23 Gräber erzählen eine Geschichte

Kerstin Griese (MdB) nahm einen Besuch auf dem jüdischen Friedhof in Neviges zum Anlass für einen Blick in die Historie.

Foto: Simone Bahrmann

Neviges. Wie mühsam es gewesen sein muss, die Toten zu ihrer letzten Ruhestätte zu bringen. Der jüdische Friedhof auf der Kuhlendahler Höhe in Neviges ist nur zu Fuß über einen steilen Anstieg zu erreichen. Viele Wanderer, von den schönen Weitblicken ins Tal abgelenkt, haben das unscheinbare grüne Tor sicher schon übersehen. Dahinter stehen 23 moosbedeckte Steine, die teils schief im Boden stecken, als würden sie sich gegen den Hügel stemmen.

Eine Wanderung zu diesem versteckten Ort unternahm gestern Bundestagsabgeordnete Kerstin Griese im Rahmen der SPD-Sommertour in Velbert. „Dieser Termin führt mich sozusagen zurück zu meinen Wurzeln“, erklärte Griese. Nach ihrem Studium der Geschichte und Politikwissenschaften arbeitete sie jahrelang als wissenschaftliche Mitarbeiterin in der Mahn- und Gedenkstätte Düsseldorf. Die perfekte Begleiterin also für eine Reise in die Vergangenheit der Juden vor Ort. Das Wetter traf den passenden Ton: Es regnete.

Im Herzogtum Berg war Juden der Aufenthalt grundsätzlich verboten, so Griese. Mitte des 17. Jahrhunderts ist das Judenattribut eingeführt worden. Juden mussten für ihren Schutz bezahlen, sonst waren sie vogelfrei.

Kein Wunder, dass 1694 gerade einmal drei Juden in Neviges lebten. Bis 1804 erhöhte sich die Zahl jedoch auf 158. Viele zog es schon damals nach Elberfeld, wo es eine Synagoge gab. 1830 entstand bei den Nachbarn in Langenberg ein Treffpunkt in privaten Räumlichkeiten.

Erst die französische Revolution legte auch für die Juden in dieser Region den Grundstein für eine Gleichstellung. In Preußen wurden Juden 1869 rechtlich gleichgestellt. Bis das auch auf das soziale Leben zutraf, war es noch ein steiniger Weg. Um 1900 wird die jüdische Gemeinde in Velbert größer, ihre Mitglieder dürfen erstmals im Stadtrat sitzen.
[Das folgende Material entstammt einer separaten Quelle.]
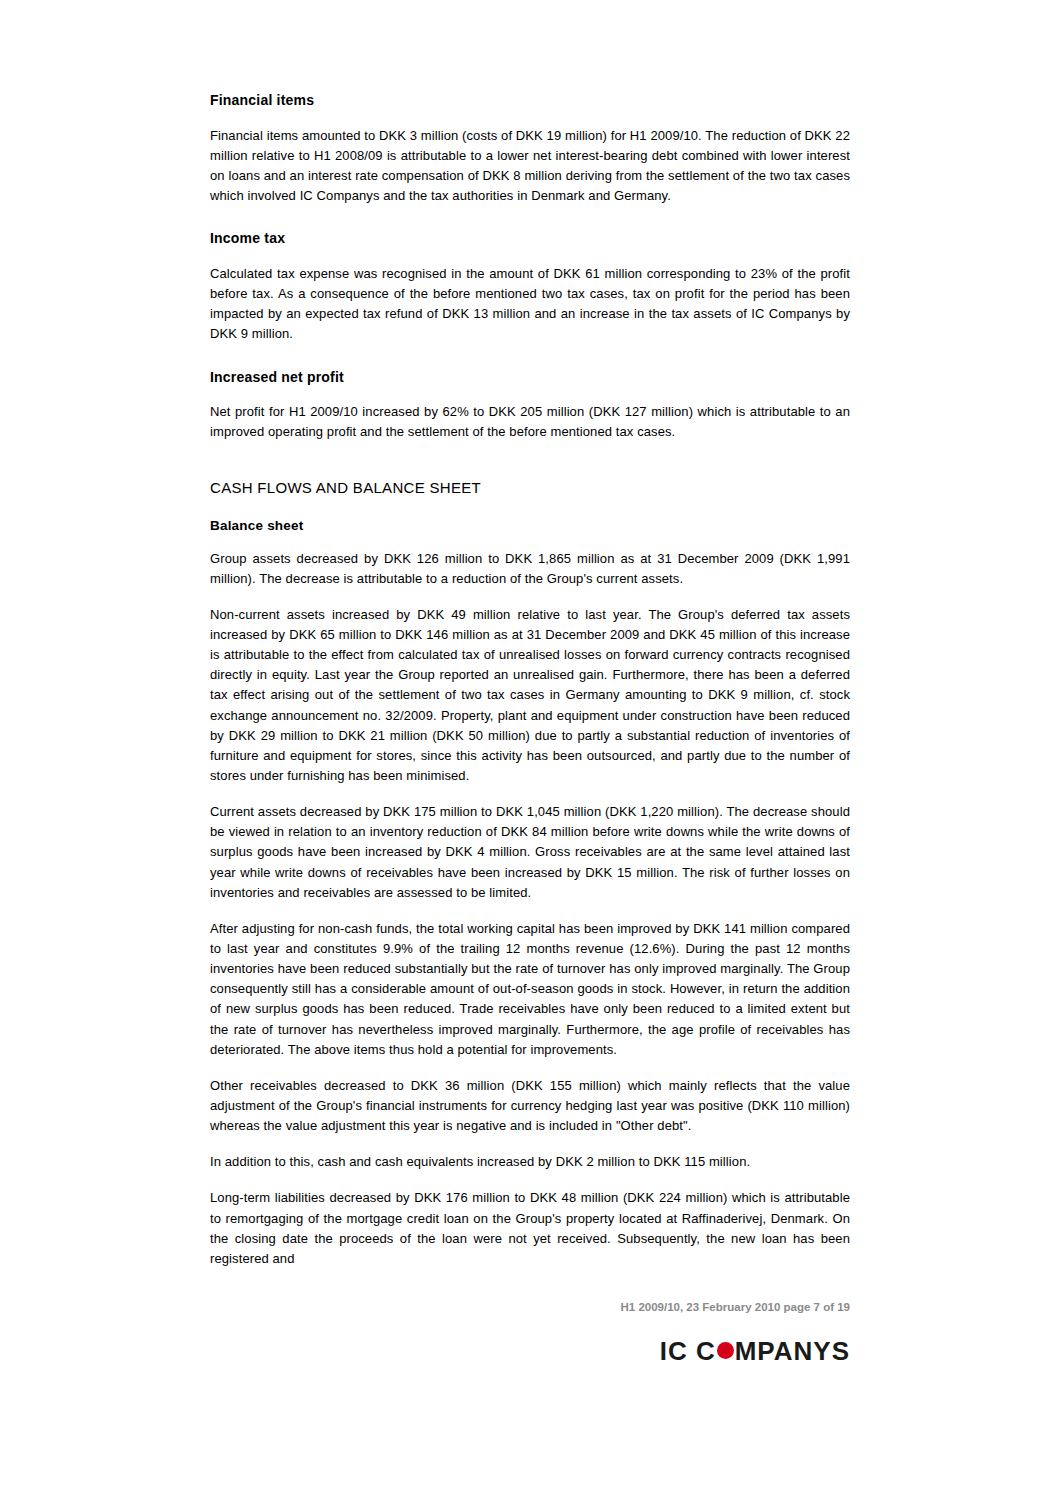Financial items
Financial items amounted to DKK 3 million (costs of DKK 19 million) for H1 2009/10. The reduction of DKK 22 million relative to H1 2008/09 is attributable to a lower net interest-bearing debt combined with lower interest on loans and an interest rate compensation of DKK 8 million deriving from the settlement of the two tax cases which involved IC Companys and the tax authorities in Denmark and Germany.
Income tax
Calculated tax expense was recognised in the amount of DKK 61 million corresponding to 23% of the profit before tax. As a consequence of the before mentioned two tax cases, tax on profit for the period has been impacted by an expected tax refund of DKK 13 million and an increase in the tax assets of IC Companys by DKK 9 million.
Increased net profit
Net profit for H1 2009/10 increased by 62% to DKK 205 million (DKK 127 million) which is attributable to an improved operating profit and the settlement of the before mentioned tax cases.
CASH FLOWS AND BALANCE SHEET
Balance sheet
Group assets decreased by DKK 126 million to DKK 1,865 million as at 31 December 2009 (DKK 1,991 million). The decrease is attributable to a reduction of the Group's current assets.
Non-current assets increased by DKK 49 million relative to last year. The Group's deferred tax assets increased by DKK 65 million to DKK 146 million as at 31 December 2009 and DKK 45 million of this increase is attributable to the effect from calculated tax of unrealised losses on forward currency contracts recognised directly in equity. Last year the Group reported an unrealised gain. Furthermore, there has been a deferred tax effect arising out of the settlement of two tax cases in Germany amounting to DKK 9 million, cf. stock exchange announcement no. 32/2009. Property, plant and equipment under construction have been reduced by DKK 29 million to DKK 21 million (DKK 50 million) due to partly a substantial reduction of inventories of furniture and equipment for stores, since this activity has been outsourced, and partly due to the number of stores under furnishing has been minimised.
Current assets decreased by DKK 175 million to DKK 1,045 million (DKK 1,220 million). The decrease should be viewed in relation to an inventory reduction of DKK 84 million before write downs while the write downs of surplus goods have been increased by DKK 4 million. Gross receivables are at the same level attained last year while write downs of receivables have been increased by DKK 15 million. The risk of further losses on inventories and receivables are assessed to be limited.
After adjusting for non-cash funds, the total working capital has been improved by DKK 141 million compared to last year and constitutes 9.9% of the trailing 12 months revenue (12.6%). During the past 12 months inventories have been reduced substantially but the rate of turnover has only improved marginally. The Group consequently still has a considerable amount of out-of-season goods in stock. However, in return the addition of new surplus goods has been reduced. Trade receivables have only been reduced to a limited extent but the rate of turnover has nevertheless improved marginally. Furthermore, the age profile of receivables has deteriorated. The above items thus hold a potential for improvements.
Other receivables decreased to DKK 36 million (DKK 155 million) which mainly reflects that the value adjustment of the Group's financial instruments for currency hedging last year was positive (DKK 110 million) whereas the value adjustment this year is negative and is included in "Other debt".
In addition to this, cash and cash equivalents increased by DKK 2 million to DKK 115 million.
Long-term liabilities decreased by DKK 176 million to DKK 48 million (DKK 224 million) which is attributable to remortgaging of the mortgage credit loan on the Group's property located at Raffinaderivej, Denmark. On the closing date the proceeds of the loan were not yet received. Subsequently, the new loan has been registered and
H1 2009/10, 23 February 2010 page 7 of 19
IC C MPANYS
Den Wandel dokumentiert indirekt der Friedhof in Neviges, auf dem zwischen 1791 und 1929 Menschen bestattet wurden. „Die Assimilation der Juden lässt sich auch an den Namen nachvollziehen“, sagt Kerstin Griese. Auf dem 970 Quadratmeter großen Friedhof in Neviges sind die Inschriften der älteren Steine noch auf hebräisch. Auf den neusten ist deutsche Schrift eingraviert und es tauchen Namen wie Adolf und Betti auf.

Blumen sucht man auf jüdischen Friedhöfen vergebens. Als Grabschmuck liegen kleine Steine auf den großen Platten. Die Gräber sind nach Osten ausgerichtet, wo am jüngsten Tag die Erscheinung des Messias erwartet wird.

Als auf dem Friedhof schon keine Beisetzungen mehr stattfanden, begann das dunkelste Kapitel für die Juden vor Ort. 1933 lebten laut Griese nur noch 58 jüdische Bürger in Velbert. Es ist dokumenteiert, dass bei der Reichspogromnacht 1938 sechs Männer aus Velbert ins KZ nach Dachau gebracht worden sind. 1940 nutzten 30 Juden die letzte Möglichkeit zur Emigration. Alle Verbliebenen wurden in Vernichtungslagern ermordet.

Den Friedhof verschonten die Nationalsozialisten jedoch. Trotzdem hinterließen sie ihre Spur: Im Zweiten Weltkrieg entstand auf dem Hang ein Sammelgrab für 30 russische Zwangsarbeiter.